La terza dimensione del nostro spazio è quella che chiamiamo “festa”, rischiando di ridurre la sua immagine a fiera di paese. Ma nella parola “festa” c’è ben altro, c’è dentro la bellezza e l’importanza della relazione, dell’amicizia, dello stare e sentirsi insieme. C’è la saggia alternanza di lavoro e riposo, di solitudine e di compagnia, di voci e di silenzio. C’è la capacità di attesa e di sforzo, di concentrazione e di distrazione, di tensione e rilassamento. C’è l’attenzione di non farsi mangiare la vita dal lavoro, dalla carriera, dal bisogno di risultati, dalla considerazione altrui. C’è il diritto di tutti alla gioia, a un’esistenza piena e felice e c’è la constatazione che felicità è termine plurale, che non si può declinare da soli. Premessa di ogni gioia è quindi la giustizia e la condivisione.
Festa è anche conseguenza di soddisfazione (non a caso le feste della tradizione contadina seguono mietitura, vendemmia, fieno in cascina e raccolti al riparo) e ripaga (e richiede) un precedente sforzo, manuale e intellettuale. Ogni forma di pigrizia è l’esatto contrario della festa e genera solo noia, che col tempo diventa esistenziale e si trasforma in depressione.
Festa è anche gratitudine e consapevolezza che qualsiasi risultato raggiunto è sempre, per buona parte, un regalo (di antenati, maestri, amici, passanti, sconosciuti e di quel formidabile compagno di viaggio che chiamiamo Dio).
Noi cattolici abbiamo ridotto il comandamento biblico “ricordati del giorno di shabbat” nel precetto di santificare le feste facendo un giro in chiesa a “piè ‘n toc ed messa” prima dell’abbuffata domenicale. Gli stessi ebrei non avevano capito il senso dell’esortazione divina e avevano trasformato un invito liberante e gioioso in rigidi divieti e dettagliate norme. Un malinteso contro cui si scaglia il giovane Cristo, che in Marco esordisce proprio ricordando che ogni legge è fatta per l’uomo e non viceversa.
La regola del tre è stata per me una buona norma di vita e di questo sono debitore all’amico Beppe. E credo che la grandezza di Gandhi sia stata anche nell’averci insegnato che i cambiamenti politici più importanti passano attraverso piccole, progressive scelte personali e devono poggiare su una solida base spirituale. Solo così acquistano una forza immensa, capace di fare davvero la “rivoluzione”. Cosa che, alla fine, aveva capito anche il meno pacifico Che Guevara, che ammetteva che “una rivoluzione che non cambia l’intimo degli uomini non è una vera rivoluzione”.

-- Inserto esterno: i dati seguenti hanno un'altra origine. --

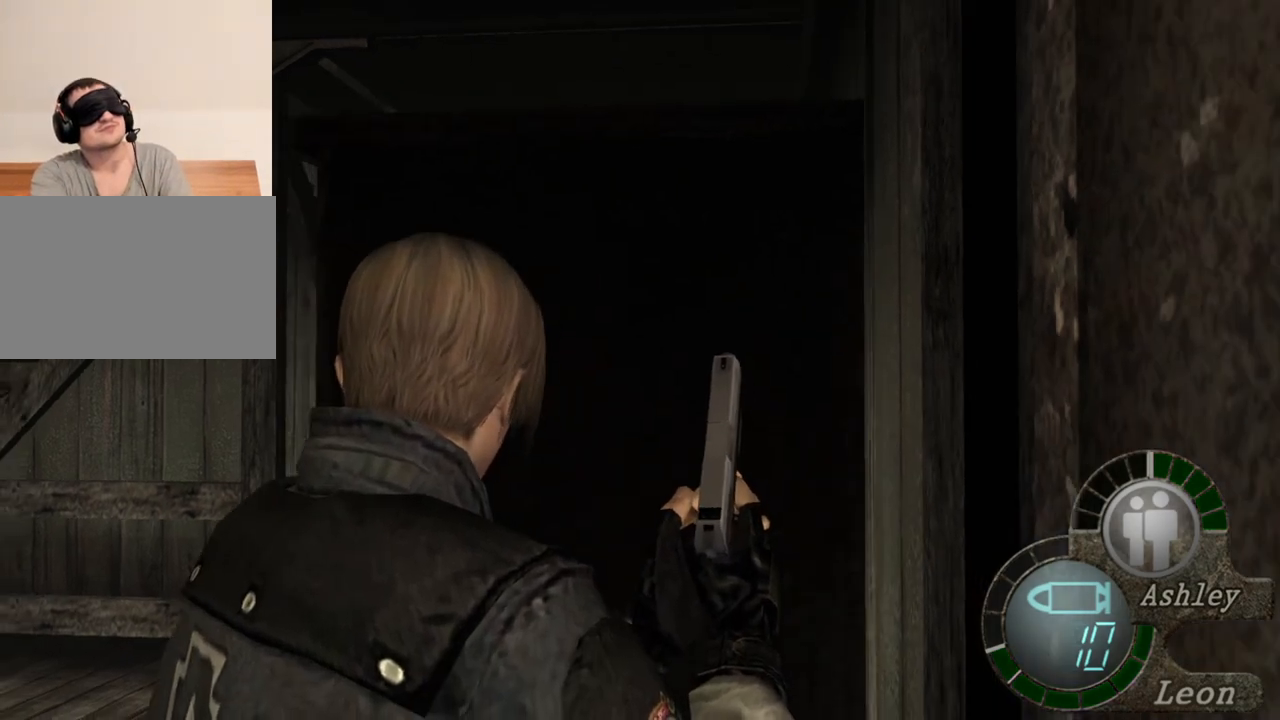
{"keys": ["s"], "mouse": [], "events": []}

Churchill non l’aveva invece capito e definiva con disprezzo il piccolo avvocato indiano “un fachiro mezzo nudo”. Pochi anni dopo questa offensiva definizione, anche grazie alla tenacia e alla fede di quel “fachiro” poco vestito, l’Impero Britannico doveva rassegnarsi a perdere la sua perla più preziosa, l’India, e a iniziare quel lento declino che non è ancora finito oggi.